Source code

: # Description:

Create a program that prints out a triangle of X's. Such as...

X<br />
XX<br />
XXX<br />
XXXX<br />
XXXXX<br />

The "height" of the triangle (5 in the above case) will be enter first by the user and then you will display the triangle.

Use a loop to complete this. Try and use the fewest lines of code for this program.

**Work task:** Format the rows as a numbered list, starting with the line containing "Create a program" and running through the last line of the rows, leaving out blank lines.

**Written answer:**
1. Create a program that prints out a triangle of X's. Such as...
2. X<br />
3. XX<br />
4. XXX<br />
5. XXXX<br />
6. XXXXX<br />
7. The "height" of the triangle (5 in the above case) will be enter first by the user and then you will display the triangle.
8. Use a loop to complete this. Try and use the fewest lines of code for this program.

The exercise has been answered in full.